The first two years are spent learning core skills and then focuses on building portfolios. In the fourth year, students are put into teams of eight and 10 to make a game based on industry contact feedback. There are about 1, 200 entry-level positions each year but about 15, 000 to 20, 000 students graduating from video games-specific degrees.

Stephanie said “ People underestimate how much money it takes to make a game. Her team was able to release Monstrum in 2015, which coincided with the rise of pro-gamers on YouTube and Twitch, with famous online personalities like PewDiePie, Dashie, and Markiplier, endorsing Monstrum.

Today the company has grown to 16, call itself Junkfish, and is in the process of testing Monstrum 2 Sequel.

From time to time she will receive offers from larger games companies for a £60, 000 developer job which she has turned down.

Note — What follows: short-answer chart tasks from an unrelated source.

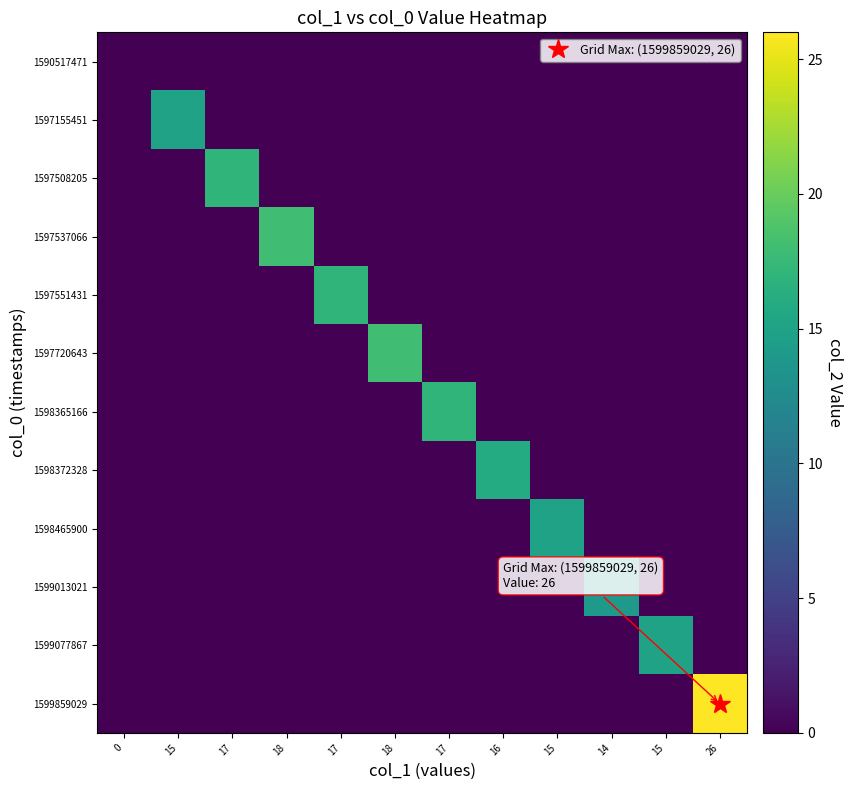

Reading right to left, extract all data points from this chart.

row_0: 26=0	15=0	14=0	15=0	16=0	17=0	18=0	17=0	18=0	17=0	15=0	0=0
row_1: 26=0	15=0	14=0	15=0	16=0	17=0	18=0	17=0	18=0	17=0	15=15	0=0
row_2: 26=0	15=0	14=0	15=0	16=0	17=0	18=0	17=0	18=0	17=17	15=0	0=0
row_3: 26=0	15=0	14=0	15=0	16=0	17=0	18=0	17=0	18=18	17=0	15=0	0=0
row_4: 26=0	15=0	14=0	15=0	16=0	17=0	18=0	17=17	18=0	17=0	15=0	0=0
row_5: 26=0	15=0	14=0	15=0	16=0	17=0	18=18	17=0	18=0	17=0	15=0	0=0
row_6: 26=0	15=0	14=0	15=0	16=0	17=17	18=0	17=0	18=0	17=0	15=0	0=0
row_7: 26=0	15=0	14=0	15=0	16=16	17=0	18=0	17=0	18=0	17=0	15=0	0=0
row_8: 26=0	15=0	14=0	15=15	16=0	17=0	18=0	17=0	18=0	17=0	15=0	0=0
row_9: 26=0	15=0	14=14	15=0	16=0	17=0	18=0	17=0	18=0	17=0	15=0	0=0
row_10: 26=0	15=15	14=0	15=0	16=0	17=0	18=0	17=0	18=0	17=0	15=0	0=0
row_11: 26=26	15=0	14=0	15=0	16=0	17=0	18=0	17=0	18=0	17=0	15=0	0=0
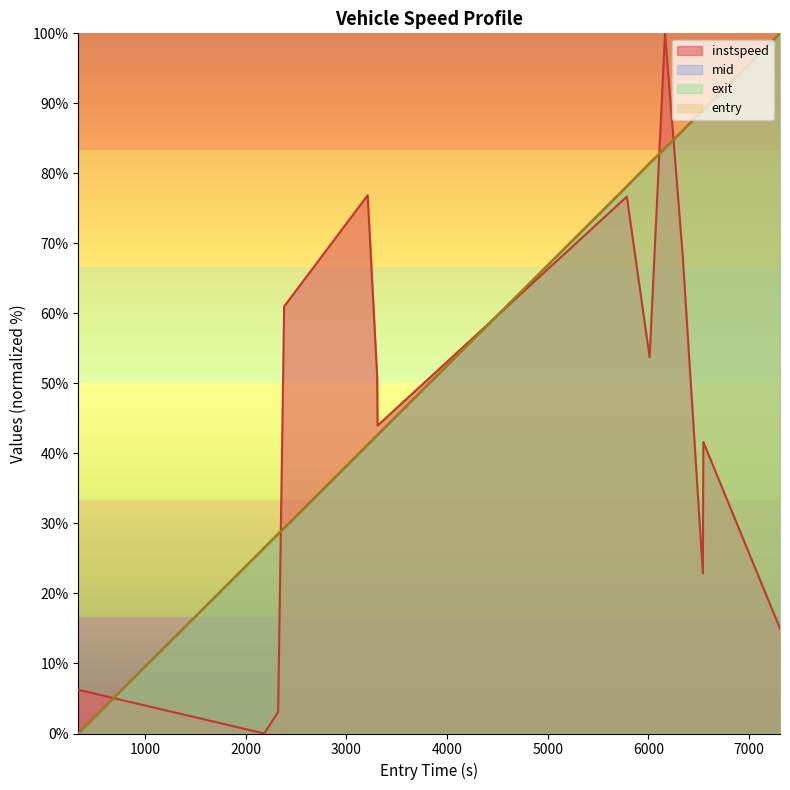

What is the maximum value for instspeed?

100.0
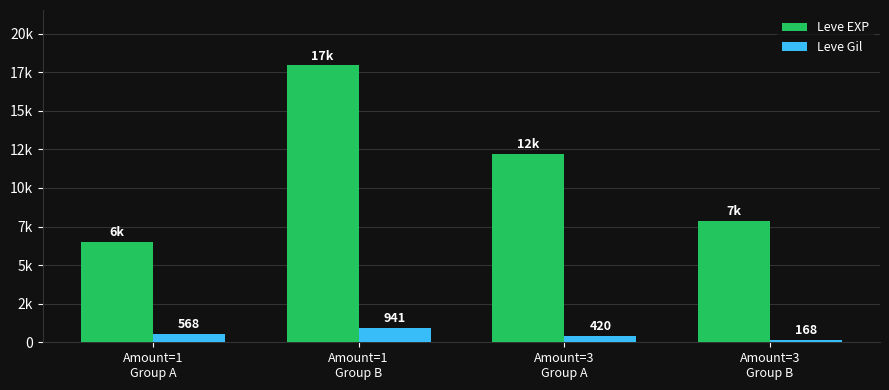

What is the average value of the Leve EXP series?

11130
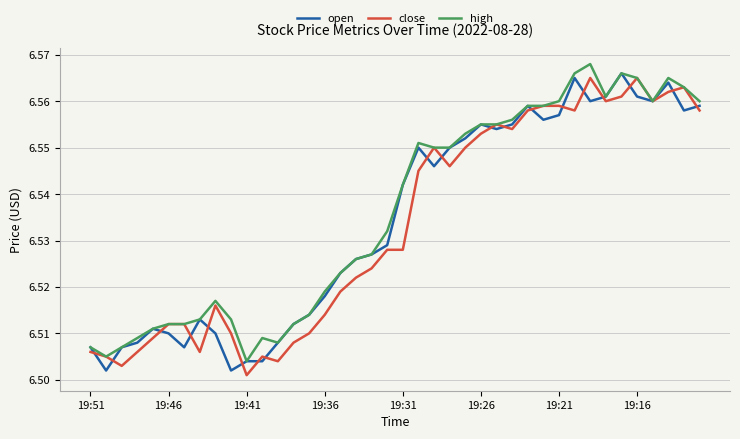

What are all the series names shown in the legend?

open, close, high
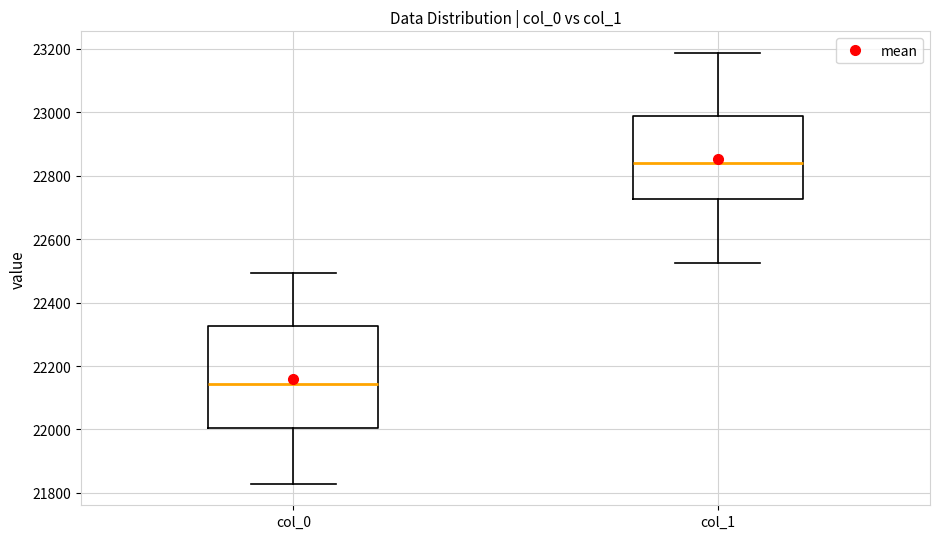

Reading left to right, read every box against the y-axis: the position of its median line, the range the box covers, and the ends of its whiskers. The values are not printed on the chart, so give them approximately, as read against the axis.

col_0: median 22140, box 22000 to 22320, whiskers 21820 to 22500
col_1: median 22840, box 22720 to 22980, whiskers 22520 to 23180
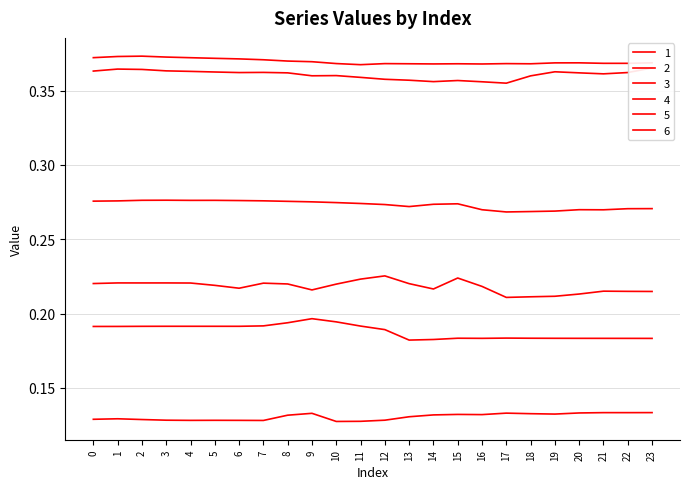

Which series has the largest range (max minus min)?

5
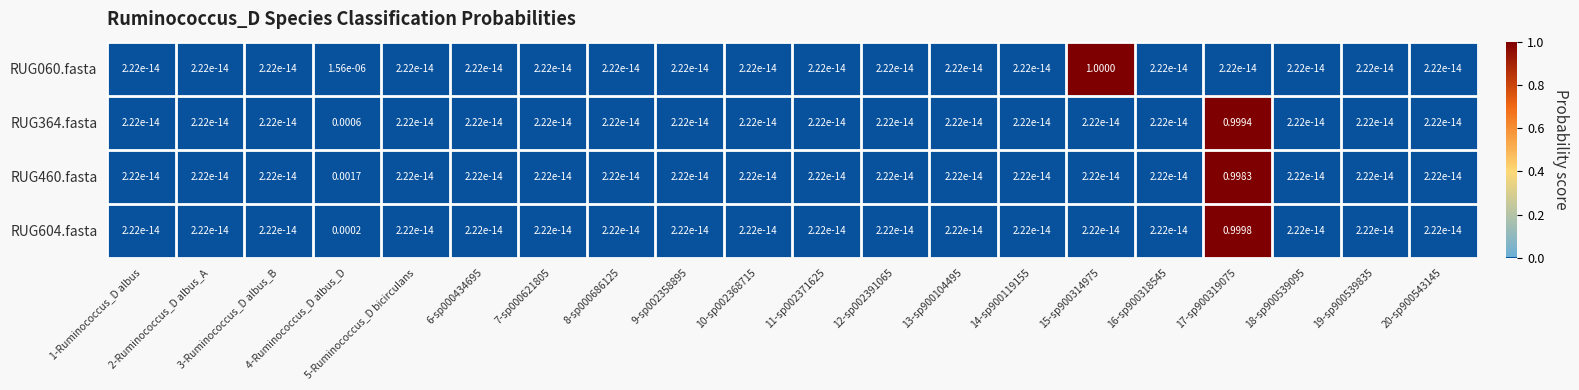

How many categories are shown in the chart?

20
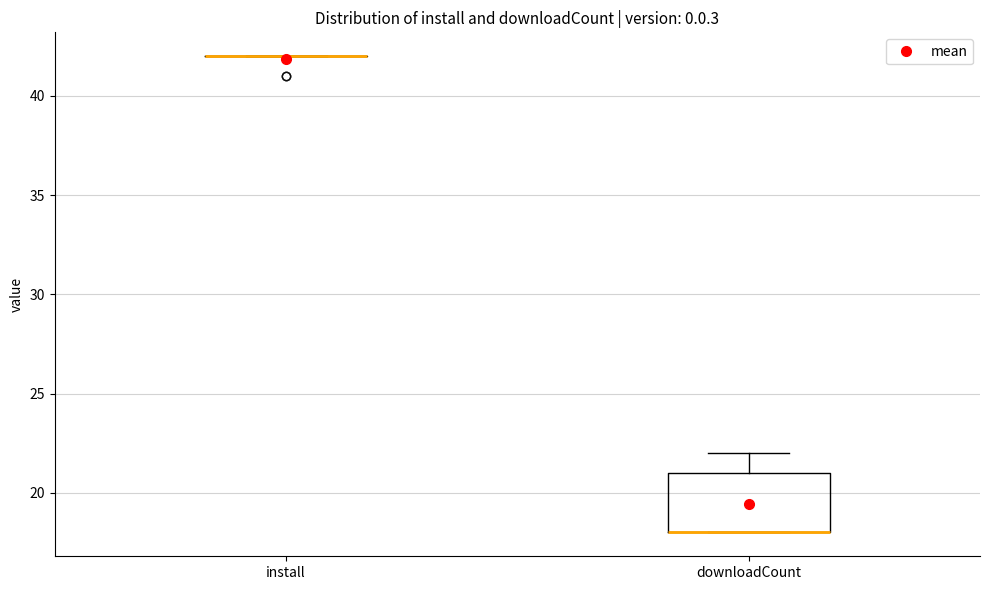

Reading left to right, read every box against the y-axis: the position of its median line, the range the box covers, and the ends of its whiskers. The values are not printed on the chart, so give them approximately, as read against the axis.

install: box collapsed to a line at 42, whiskers 42 to 42
downloadCount: median 18 (drawn on the box's lower edge), box 18 to 21, whiskers 18 to 22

Bill Gates dropped out of Harvard, the dream of creating an animated paperclip that would annoy would annoy millions of people across the world. Jeff Bezos was flipping hamburgers in McDonald’s at age 16, imagining a company that could get everyday items to customers as quickly as the Golden Arches serves up Big Macs to its diners and you know where he got his inspiration from. Mark Zuckerberg likes the word “purpose”

and believes that we can only be happy when we are doing something to change the world or when we feel that the world needs us. If learning coding can lead to create the next Uber and bring the world closer together, you may still have some sense of purpose.

Richard Branson who had his share of failures, remembers Virgin Cola but failure is a stepping stone to success and despite a string of failures he was on his way to realising his career dreams. “people waste time dwelling on failures rather than putting their energy into another project”.

Ariana Huffington believes one way to realise your career dreams is to relax and find time for other pursuits, is that you allow yourself the opportunity to unplug and recharge and renew while appreciating what is going on in the world around you. Brian Chesky, founder of Airbnb ignored advice from his parents who tried to tell him that becoming an ethical hacker isn’t a good choice. Elon Musk took all the money he made from PayPal and invested it in electric cars and launching them into space, by taking spectacular risks to realise his career dreams.

“Be Greedy for your ambitions, be hungry for it, don’t live on someone else’s benchmark, don’t compromise, don’t settle on your dream. The one thing is that you will fail it is just how it is there is nothing you can do to stop that. What you do after is what will define where you go” Priyanka Chopra-Jonas Bollywood actress.